__Task goal__: Please return each line in the rows below that contains the word "thread". Match case.

[Recorded data]
::::

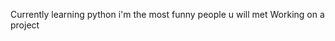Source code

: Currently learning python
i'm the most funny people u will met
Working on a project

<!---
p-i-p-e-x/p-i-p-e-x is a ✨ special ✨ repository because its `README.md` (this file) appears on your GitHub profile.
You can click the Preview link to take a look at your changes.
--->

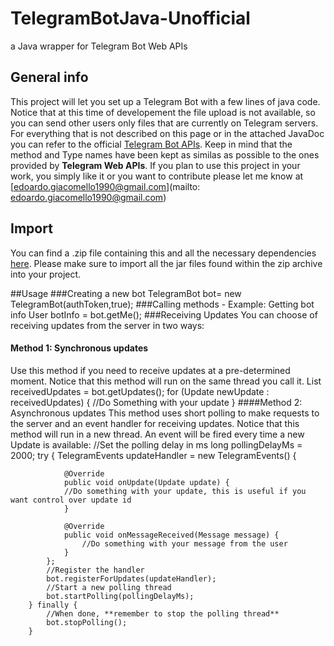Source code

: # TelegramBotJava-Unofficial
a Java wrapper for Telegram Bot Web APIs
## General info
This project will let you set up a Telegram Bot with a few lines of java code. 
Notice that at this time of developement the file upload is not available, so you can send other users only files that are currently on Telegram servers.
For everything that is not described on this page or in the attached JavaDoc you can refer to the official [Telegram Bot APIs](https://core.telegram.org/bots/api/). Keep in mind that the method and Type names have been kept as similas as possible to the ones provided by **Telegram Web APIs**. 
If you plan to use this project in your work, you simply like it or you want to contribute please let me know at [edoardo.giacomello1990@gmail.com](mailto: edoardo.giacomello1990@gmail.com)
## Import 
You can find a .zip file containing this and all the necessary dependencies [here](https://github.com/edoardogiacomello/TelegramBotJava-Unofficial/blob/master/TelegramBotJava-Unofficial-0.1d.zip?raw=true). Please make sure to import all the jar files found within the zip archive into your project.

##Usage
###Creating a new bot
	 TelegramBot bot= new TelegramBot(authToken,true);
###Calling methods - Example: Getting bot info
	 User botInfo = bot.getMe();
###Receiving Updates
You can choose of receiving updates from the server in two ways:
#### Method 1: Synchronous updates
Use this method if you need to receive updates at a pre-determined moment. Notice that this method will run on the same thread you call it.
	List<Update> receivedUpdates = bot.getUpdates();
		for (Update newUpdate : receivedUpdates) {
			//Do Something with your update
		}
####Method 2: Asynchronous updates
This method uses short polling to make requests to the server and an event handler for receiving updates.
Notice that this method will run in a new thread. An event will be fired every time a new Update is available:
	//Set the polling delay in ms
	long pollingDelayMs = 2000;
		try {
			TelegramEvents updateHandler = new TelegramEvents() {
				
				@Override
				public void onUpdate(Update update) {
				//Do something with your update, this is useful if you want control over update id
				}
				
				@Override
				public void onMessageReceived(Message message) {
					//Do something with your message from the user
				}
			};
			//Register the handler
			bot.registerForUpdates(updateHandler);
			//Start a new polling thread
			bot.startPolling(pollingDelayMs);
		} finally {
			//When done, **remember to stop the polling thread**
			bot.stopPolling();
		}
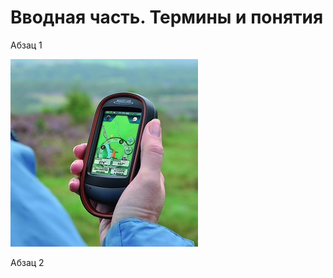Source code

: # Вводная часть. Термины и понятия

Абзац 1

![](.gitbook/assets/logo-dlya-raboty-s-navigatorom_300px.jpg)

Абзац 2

::::

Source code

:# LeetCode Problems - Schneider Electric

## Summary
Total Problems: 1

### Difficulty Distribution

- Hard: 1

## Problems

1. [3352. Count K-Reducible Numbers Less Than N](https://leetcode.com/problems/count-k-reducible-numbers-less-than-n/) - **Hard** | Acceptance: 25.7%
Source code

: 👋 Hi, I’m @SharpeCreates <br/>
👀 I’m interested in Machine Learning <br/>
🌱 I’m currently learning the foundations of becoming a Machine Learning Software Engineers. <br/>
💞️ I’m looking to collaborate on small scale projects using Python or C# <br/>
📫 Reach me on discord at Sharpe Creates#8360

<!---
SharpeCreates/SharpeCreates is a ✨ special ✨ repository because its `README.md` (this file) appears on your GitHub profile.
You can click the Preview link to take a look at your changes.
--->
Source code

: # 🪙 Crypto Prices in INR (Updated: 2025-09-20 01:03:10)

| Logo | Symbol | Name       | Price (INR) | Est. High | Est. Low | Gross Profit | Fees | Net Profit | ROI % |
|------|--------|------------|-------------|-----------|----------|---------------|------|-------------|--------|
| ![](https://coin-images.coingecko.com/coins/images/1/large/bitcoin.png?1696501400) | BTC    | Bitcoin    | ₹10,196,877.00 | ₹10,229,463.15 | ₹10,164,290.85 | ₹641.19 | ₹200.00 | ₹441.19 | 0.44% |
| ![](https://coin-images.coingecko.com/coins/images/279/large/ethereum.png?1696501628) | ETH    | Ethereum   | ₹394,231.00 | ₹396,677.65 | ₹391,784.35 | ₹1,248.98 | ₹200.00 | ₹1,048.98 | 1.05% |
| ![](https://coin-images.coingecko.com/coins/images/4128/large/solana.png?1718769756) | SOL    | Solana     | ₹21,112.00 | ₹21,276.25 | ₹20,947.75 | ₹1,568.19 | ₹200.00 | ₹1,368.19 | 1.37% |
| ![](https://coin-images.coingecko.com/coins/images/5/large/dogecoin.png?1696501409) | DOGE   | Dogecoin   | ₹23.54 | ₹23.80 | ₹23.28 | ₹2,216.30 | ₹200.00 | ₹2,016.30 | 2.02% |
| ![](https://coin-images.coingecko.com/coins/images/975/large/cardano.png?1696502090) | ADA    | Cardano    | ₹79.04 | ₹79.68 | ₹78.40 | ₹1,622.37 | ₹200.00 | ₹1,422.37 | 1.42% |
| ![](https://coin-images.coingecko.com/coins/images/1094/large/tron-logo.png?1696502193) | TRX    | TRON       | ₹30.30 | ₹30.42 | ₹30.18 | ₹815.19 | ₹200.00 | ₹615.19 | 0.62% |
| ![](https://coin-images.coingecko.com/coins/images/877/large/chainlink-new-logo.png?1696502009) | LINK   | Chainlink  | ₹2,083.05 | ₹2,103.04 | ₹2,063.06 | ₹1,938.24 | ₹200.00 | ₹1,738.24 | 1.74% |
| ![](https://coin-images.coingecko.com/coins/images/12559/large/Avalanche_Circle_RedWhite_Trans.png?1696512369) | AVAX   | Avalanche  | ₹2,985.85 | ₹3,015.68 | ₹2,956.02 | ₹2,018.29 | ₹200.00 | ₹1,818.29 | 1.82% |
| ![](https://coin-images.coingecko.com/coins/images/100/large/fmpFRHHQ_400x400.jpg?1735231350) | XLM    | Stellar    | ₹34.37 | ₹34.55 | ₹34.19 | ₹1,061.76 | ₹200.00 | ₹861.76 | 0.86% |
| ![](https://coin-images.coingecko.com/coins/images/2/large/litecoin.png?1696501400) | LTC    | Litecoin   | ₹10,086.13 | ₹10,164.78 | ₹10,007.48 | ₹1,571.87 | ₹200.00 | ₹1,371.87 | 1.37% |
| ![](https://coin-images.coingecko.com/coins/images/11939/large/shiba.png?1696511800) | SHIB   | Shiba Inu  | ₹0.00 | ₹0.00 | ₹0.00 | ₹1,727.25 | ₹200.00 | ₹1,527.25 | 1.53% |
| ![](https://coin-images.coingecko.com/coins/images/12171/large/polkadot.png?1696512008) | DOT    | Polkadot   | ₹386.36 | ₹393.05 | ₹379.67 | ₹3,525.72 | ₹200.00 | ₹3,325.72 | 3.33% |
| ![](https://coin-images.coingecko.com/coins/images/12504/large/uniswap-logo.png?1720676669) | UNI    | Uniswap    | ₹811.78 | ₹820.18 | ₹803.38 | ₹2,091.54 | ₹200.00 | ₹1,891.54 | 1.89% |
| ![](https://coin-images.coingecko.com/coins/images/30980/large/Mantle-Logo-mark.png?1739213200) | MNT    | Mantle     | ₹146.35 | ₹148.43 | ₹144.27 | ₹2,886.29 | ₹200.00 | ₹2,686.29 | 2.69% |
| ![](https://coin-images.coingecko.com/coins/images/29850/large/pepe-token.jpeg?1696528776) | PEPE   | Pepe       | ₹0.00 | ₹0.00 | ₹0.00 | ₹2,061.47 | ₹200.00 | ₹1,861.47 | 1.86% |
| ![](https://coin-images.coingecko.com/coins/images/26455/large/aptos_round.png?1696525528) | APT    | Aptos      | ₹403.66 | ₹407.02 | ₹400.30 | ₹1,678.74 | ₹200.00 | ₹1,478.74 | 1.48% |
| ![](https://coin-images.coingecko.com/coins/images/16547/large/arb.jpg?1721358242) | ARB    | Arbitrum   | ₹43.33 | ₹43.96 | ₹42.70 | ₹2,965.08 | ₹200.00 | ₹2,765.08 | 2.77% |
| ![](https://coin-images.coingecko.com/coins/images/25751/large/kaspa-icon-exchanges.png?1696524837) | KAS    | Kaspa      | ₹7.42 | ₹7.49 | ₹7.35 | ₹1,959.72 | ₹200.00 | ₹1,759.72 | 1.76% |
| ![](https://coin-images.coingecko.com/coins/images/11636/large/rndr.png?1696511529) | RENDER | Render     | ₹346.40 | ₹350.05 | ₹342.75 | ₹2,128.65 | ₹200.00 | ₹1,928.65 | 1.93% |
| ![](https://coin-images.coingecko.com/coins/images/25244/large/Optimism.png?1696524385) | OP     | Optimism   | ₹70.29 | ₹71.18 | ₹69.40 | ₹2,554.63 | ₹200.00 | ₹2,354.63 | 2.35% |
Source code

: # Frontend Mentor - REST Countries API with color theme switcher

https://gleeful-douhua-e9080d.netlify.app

::::

__Task output__:
Use this method if you need to receive updates at a pre-determined moment. Notice that this method will run on the same thread you call it.
Notice that this method will run in a new thread. An event will be fired every time a new Update is available:
			//Start a new polling thread
			//When done, **remember to stop the polling thread**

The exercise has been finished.